What the Rio 2016 Olympics Reveal About God

As I scroll through the Rio 2016 app on my phone, soaking up every video highlight, I wonder what makes the summer Olympics so mesmerizing. Maybe their infrequency helps them resist assimilation into the normalcy of life that is Sunday afternoon football or Monday night hockey. And I wonder about the inner life of Olympians. What’s it like to be Michael Phelps commuting home after one of those long days we all have, when nobody’s watching and everything goes wrong, wondering “Why am I doing this? Does it really matter?”

Sometimes I doubt the significance of my work as a nurse practitioner. And some of my stay-at-home friends wonder whether parenting and housekeeping is doing enough. Others feel unfulfilled in their work at the bank, school, or restaurant. But what about people who tumble and jump and swim for a living? Are the Olympics just another version of gladiator fights, less gruesome but equally excessive and ultimately pointless?

I don’t think so. While Simone Biles’s life as an American gymnast might look nothing like mine, she goes to work just like I do. If you’ve followed this blog, you’ve heard me talk about work as one of the ways we unfold God’s hidden potential in creation, displaying it for others to see and using it for their good, so that they can worship God more than they did before.

So, one friends builds digital Xray machines that will allow doctors in remote villages to take images and send them to radiologists for immediate interpretation. Our God made a world where the benefits of medical technology can begin to reach even the most obscure locations. Another friend works as a visual artist, rendering astronomy, trees, and machinery into her depictions of the human body to help viewers understand the wonder and brokenness of human life. Then, there’s the chef at church who offers his customers insight, by the mouthful, into God’s creativity.

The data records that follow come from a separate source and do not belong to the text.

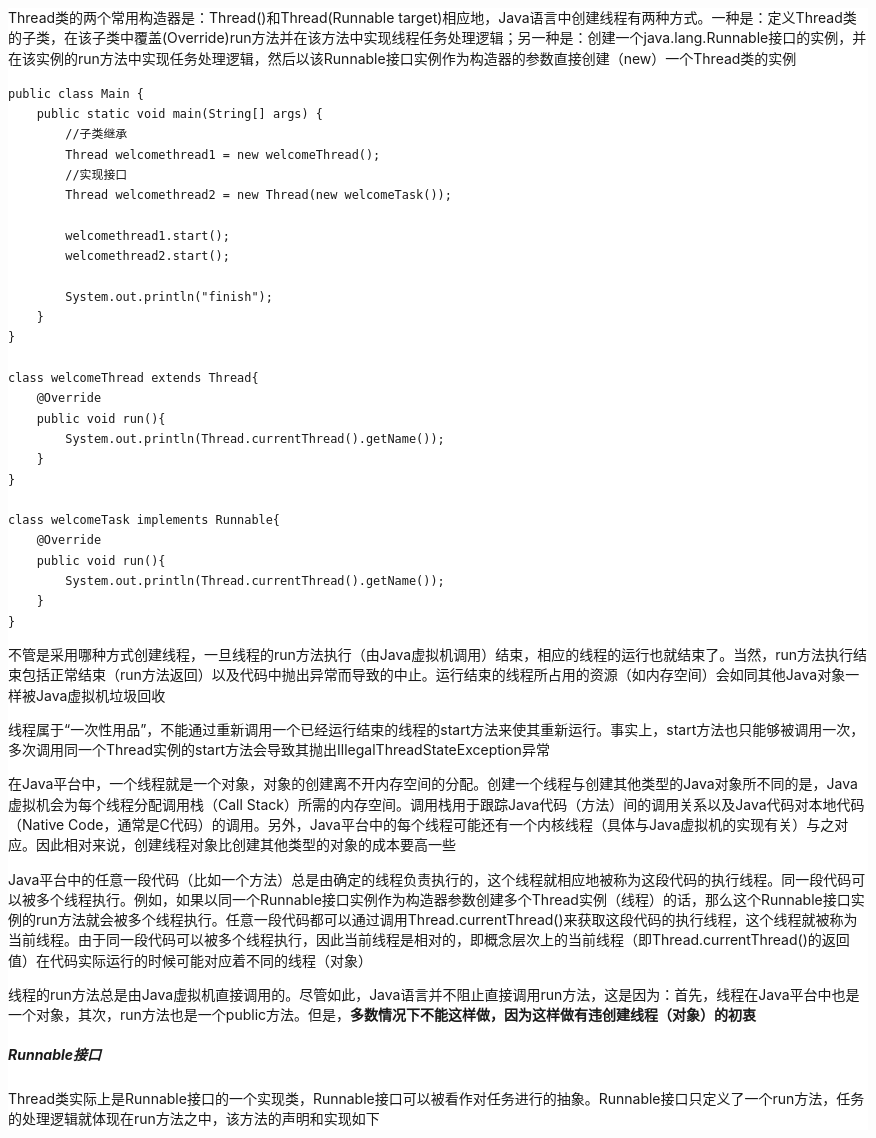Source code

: Thread类的两个常用构造器是：Thread()和Thread(Runnable target)相应地，Java语言中创建线程有两种方式。一种是：定义Thread类的子类，在该子类中覆盖(Override)run方法并在该方法中实现线程任务处理逻辑；另一种是：创建一个java.lang.Runnable接口的实例，并在该实例的run方法中实现任务处理逻辑，然后以该Runnable接口实例作为构造器的参数直接创建（new）一个Thread类的实例

```
public class Main {
    public static void main(String[] args) {
        //子类继承
        Thread welcomethread1 = new welcomeThread();
        //实现接口
        Thread welcomethread2 = new Thread(new welcomeTask());

        welcomethread1.start();
        welcomethread2.start();

        System.out.println("finish");
    }
}

class welcomeThread extends Thread{
    @Override
    public void run(){
        System.out.println(Thread.currentThread().getName());
    }
}

class welcomeTask implements Runnable{
    @Override
    public void run(){
        System.out.println(Thread.currentThread().getName());
    }
}
```

不管是采用哪种方式创建线程，一旦线程的run方法执行（由Java虚拟机调用）结束，相应的线程的运行也就结束了。当然，run方法执行结束包括正常结束（run方法返回）以及代码中抛出异常而导致的中止。运行结束的线程所占用的资源（如内存空间）会如同其他Java对象一样被Java虚拟机垃圾回收  

线程属于“一次性用品”，不能通过重新调用一个已经运行结束的线程的start方法来使其重新运行。事实上，start方法也只能够被调用一次，多次调用同一个Thread实例的start方法会导致其抛出IllegalThreadStateException异常  

在Java平台中，一个线程就是一个对象，对象的创建离不开内存空间的分配。创建一个线程与创建其他类型的Java对象所不同的是，Java虚拟机会为每个线程分配调用栈（Call Stack）所需的内存空间。调用栈用于跟踪Java代码（方法）间的调用关系以及Java代码对本地代码（Native Code，通常是C代码）的调用。另外，Java平台中的每个线程可能还有一个内核线程（具体与Java虚拟机的实现有关）与之对应。因此相对来说，创建线程对象比创建其他类型的对象的成本要高一些

Java平台中的任意一段代码（比如一个方法）总是由确定的线程负责执行的，这个线程就相应地被称为这段代码的执行线程。同一段代码可以被多个线程执行。例如，如果以同一个Runnable接口实例作为构造器参数创建多个Thread实例（线程）的话，那么这个Runnable接口实例的run方法就会被多个线程执行。任意一段代码都可以通过调用Thread.currentThread()来获取这段代码的执行线程，这个线程就被称为当前线程。由于同一段代码可以被多个线程执行，因此当前线程是相对的，即概念层次上的当前线程（即Thread.currentThread()的返回值）在代码实际运行的时候可能对应着不同的线程（对象）  

线程的run方法总是由Java虚拟机直接调用的。尽管如此，Java语言并不阻止直接调用run方法，这是因为：首先，线程在Java平台中也是一个对象，其次，run方法也是一个public方法。但是，**多数情况下不能这样做，因为这样做有违创建线程（对象）的初衷**

##### Runnable接口
Thread类实际上是Runnable接口的一个实现类，Runnable接口可以被看作对任务进行的抽象。Runnable接口只定义了一个run方法，任务的处理逻辑就体现在run方法之中，该方法的声明和实现如下
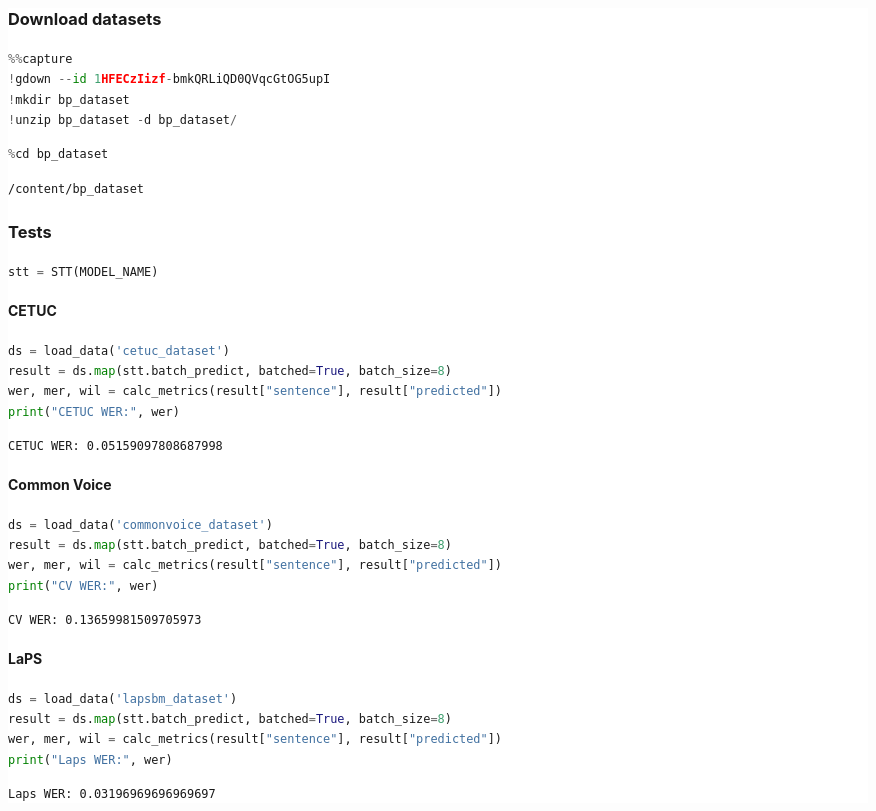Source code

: ### Download datasets


```python
%%capture
!gdown --id 1HFECzIizf-bmkQRLiQD0QVqcGtOG5upI
!mkdir bp_dataset
!unzip bp_dataset -d bp_dataset/
```


```python
%cd bp_dataset 
```

    /content/bp_dataset


### Tests 


```python
stt = STT(MODEL_NAME)
```

#### CETUC


```python
ds = load_data('cetuc_dataset')
result = ds.map(stt.batch_predict, batched=True, batch_size=8) 
wer, mer, wil = calc_metrics(result["sentence"], result["predicted"])
print("CETUC WER:", wer)
```
    CETUC WER: 0.05159097808687998


#### Common Voice


```python
ds = load_data('commonvoice_dataset')
result = ds.map(stt.batch_predict, batched=True, batch_size=8) 
wer, mer, wil = calc_metrics(result["sentence"], result["predicted"])
print("CV WER:", wer)
```
    CV WER: 0.13659981509705973


#### LaPS


```python
ds = load_data('lapsbm_dataset')
result = ds.map(stt.batch_predict, batched=True, batch_size=8) 
wer, mer, wil = calc_metrics(result["sentence"], result["predicted"])
print("Laps WER:", wer)
```
    Laps WER: 0.03196969696969697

Like each of these professions, Olympic athletes offer us a glimpse of God’s glory if we’re paying attention. As Phelps’s hamstrings and biceps propel him through the water and as Biles’s quads and triceps launch her into a double layout and twist, we get a glimpse of the wonder God infused into the human body—a slice of his splendor that you’ll never see in me.

So this is my thanks to Phelps and Biles and the other 11,000 Olympians. Thanks for giving me a glimpse of God’s glory and, perhaps, what our resurrection bodies might be like.